Monitoring Schedules for Randomly Deployed Sensor Networks Without Geographic Information

Abstract

Given n sensors and m targets, a monitoring schedule is a partition of the sensor set such that each part of the partition can monitor all targets. Monitoring schedules are used to maximize the time all targets are monitored when there is no possibility of replacing the batteries of the sensors. Each part of the partition is used for one unit of time, and thus the goal is to maximize the number of parts in the partition. We present distributed algorithms for Monitoring Schedule under the following assumptions: 1) identical sensors can each monitor all targets within a certain radius, 2) the n sensors are randomly distributed uniformly in a large square containing the targets, 3) the number of sensors is high enough given the area the square, and 4) the communication range is at least a constant times the sensing range. We present randomized distributed algorithms that achieve a constant factor approximation in polylogarithmic number of communication rounds, with high probability.

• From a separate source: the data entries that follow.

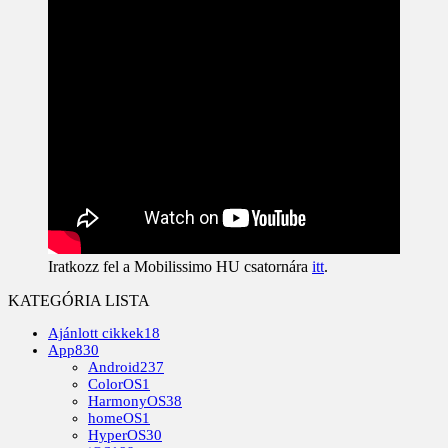
Iratkozz fel a Mobilissimo HU csatornára
itt
.
KATEGÓRIA LISTA
Ajánlott cikkek
18
App
830
Android
237
ColorOS
1
HarmonyOS
38
homeOS
1
HyperOS
30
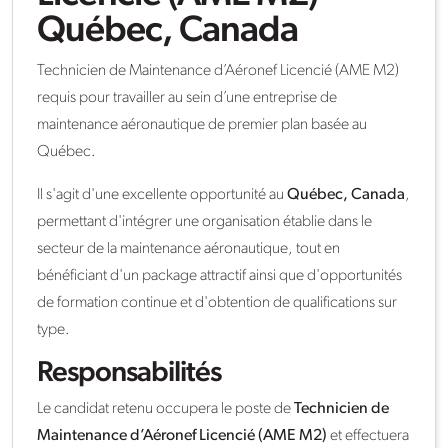
Québec, Canada
Technicien de Maintenance d’Aéronef Licencié (AME M2)
requis pour travailler au sein d’une entreprise de
maintenance aéronautique de premier plan basée au
Québec.
Il s'agit d'une excellente opportunité au
Québec, Canada
,
permettant d'intégrer une organisation établie dans le
secteur de la maintenance aéronautique, tout en
bénéficiant d'un package attractif ainsi que d'opportunités
de formation continue et d'obtention de qualifications sur
type.
Responsabilités
Le candidat retenu occupera le poste de
Technicien de
Maintenance d’Aéronef Licencié (AME M2)
et effectuera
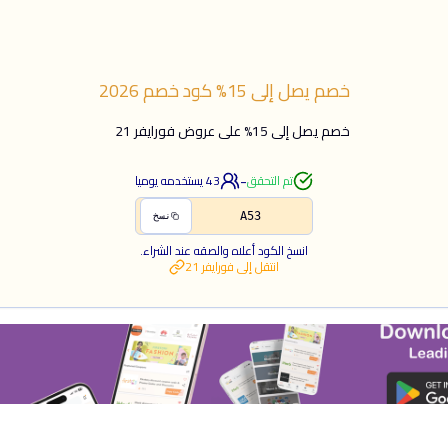
خصم يصل إلى 15%
كود خصم
2026
خصم يصل إلى 15% على عروض فورايفر 21
-
تم التحقق
43
يستخدمه يوميا
A53
نسخ
انسخ الكود أعلاه والصقه عند الشراء.
انتقل إلى
فورايفر 21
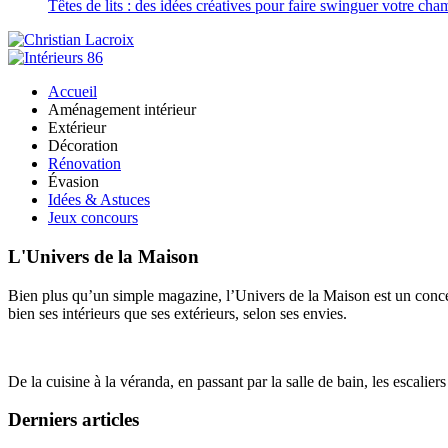
Têtes de lits : des idées créatives pour faire swinguer votre ch
Accueil
Aménagement intérieur
Extérieur
Décoration
Rénovation
Évasion
Idées & Astuces
Jeux concours
L'Univers de la Maison
Bien plus qu’un simple magazine, l’Univers de la Maison est un concept
bien ses intérieurs que ses extérieurs, selon ses envies.
De la cuisine à la véranda, en passant par la salle de bain, les escalier
Derniers articles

These results hold if we make one of the following two assumptions: 1) any two sensors within communication range are able to estimate within a constant their relative distance, or 2) the communication range is an exact fraction of the sensing range. We improve the results of Calinescu and Ellis (DIAL M-POMC '08) by eliminating the assumption that the communication range must be twice the sensing range, and by this result holding with fewer sensors.